The 5 key compliance that MAS values most are:

  1. Anti-Money Laundering (AML) / Counter-Terrorism Financing (CFT): For example, businesses must have complete KYC/KYT processes, sanctions list screening, and STR reporting capabilities
  2. Client Asset Protection: Complete segregation of client assets from operational funds, prohibition of misappropriation of client assets; cold wallet asset storage ratio should not be less than 98%, and hot wallet assets need adequate insurance coverage
  3. Technology Security and Control: Comprehensive technical security controls, such as wallet signature security, permission management, multi-level approval, and providing traceable and complete audit logs
  4. Fit and Proper Management Qualifications: Management teams must have financial or crypto compliance backgrounds, without criminal records
  5. Legal Entity Substance: Establishing substantive operational entities in registered regions, appointing dedicated compliance officers, setting up actual office spaces, and strictly prohibiting “shell company”

From these five key compliance, it is evident that the Monetary Authority of Singapore particularly emphasizes client fund security guarantees, strict execution of anti-money laundering compliance processes, relationship management with third-party service providers, whether there are business dealings with sanctioned countries, and the continuity of subsequent compliance operations.

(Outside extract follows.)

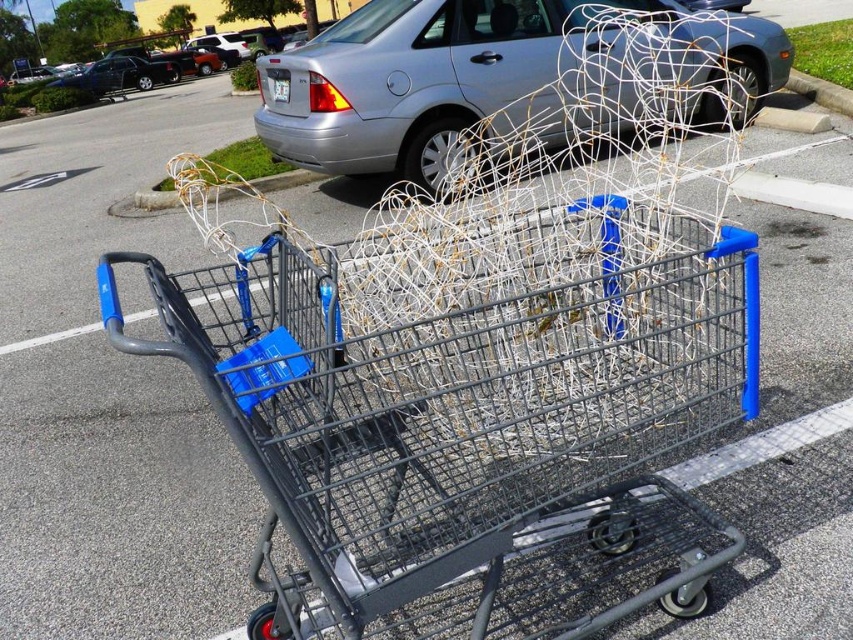
You are standing at the parking lot and see the shopping cart with wires. There are two points marked on the cart. One is at point (680,376) and the other at point (328,157). Which point is closer to you when you are facing the cart?

Point (680,376) is in front of point (328,157), so when facing the cart, point (680,376) is closer to you.

You are a delivery person trying to park your van behind the metallic gray shopping cart at center and the silver metallic sedan at center. Can you park your van behind both objects without blocking any other vehicles?

The metallic gray shopping cart at center is in front of the silver metallic sedan at center. Since the sedan is behind the cart, you can park behind the sedan, ensuring you don not block it or the cart.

These regulatory focuses display obvious commonalities with the regulatory scope and compliance standards in the current Hong Kong consultation paper (as mentioned above).

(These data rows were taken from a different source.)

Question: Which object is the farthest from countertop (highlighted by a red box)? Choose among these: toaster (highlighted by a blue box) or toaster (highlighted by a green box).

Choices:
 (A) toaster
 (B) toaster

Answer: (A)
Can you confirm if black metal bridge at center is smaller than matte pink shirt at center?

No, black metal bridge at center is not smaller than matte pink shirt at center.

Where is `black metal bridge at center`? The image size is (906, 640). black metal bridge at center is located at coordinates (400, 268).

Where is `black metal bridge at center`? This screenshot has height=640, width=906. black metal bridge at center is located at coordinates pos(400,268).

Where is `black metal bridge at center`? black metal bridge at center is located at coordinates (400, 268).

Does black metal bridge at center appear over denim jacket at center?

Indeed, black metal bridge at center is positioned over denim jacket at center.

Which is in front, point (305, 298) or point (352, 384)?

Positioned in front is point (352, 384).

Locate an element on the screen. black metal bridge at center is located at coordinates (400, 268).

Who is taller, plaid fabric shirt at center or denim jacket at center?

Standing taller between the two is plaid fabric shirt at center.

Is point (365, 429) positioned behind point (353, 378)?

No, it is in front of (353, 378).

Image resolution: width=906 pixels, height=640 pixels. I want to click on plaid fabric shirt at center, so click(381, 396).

It is worth noting that in the field of digital asset custody services, Hong Kong and Singapore’s regulatory approaches are basically consistent, with the main applicable targets focused on centralized custody service providers that directly hold institutional client private keys or custody client funds.

Impact and Opportunities for the Custody Industry

Undoubtedly, the Hong Kong government’s legislative initiative to establish a licensing regime for digital asset trading and custody service providers marks a new stage in Hong Kong’s digital asset development, aimed at consolidating and enhancing Hong Kong’s strategic position as a global digital asset center.

It can be foreseen that increasingly clear regulatory frameworks will become important catalysts for promoting the upgrade of custody services, not only promoting the enhancement of compliance and risk control systems but also stimulating business model innovation. Against this backdrop, market participants focused on providing highly secure and compliant custody services for institutional and corporate clients will usher in a period of strategic opportunities for vigorous development.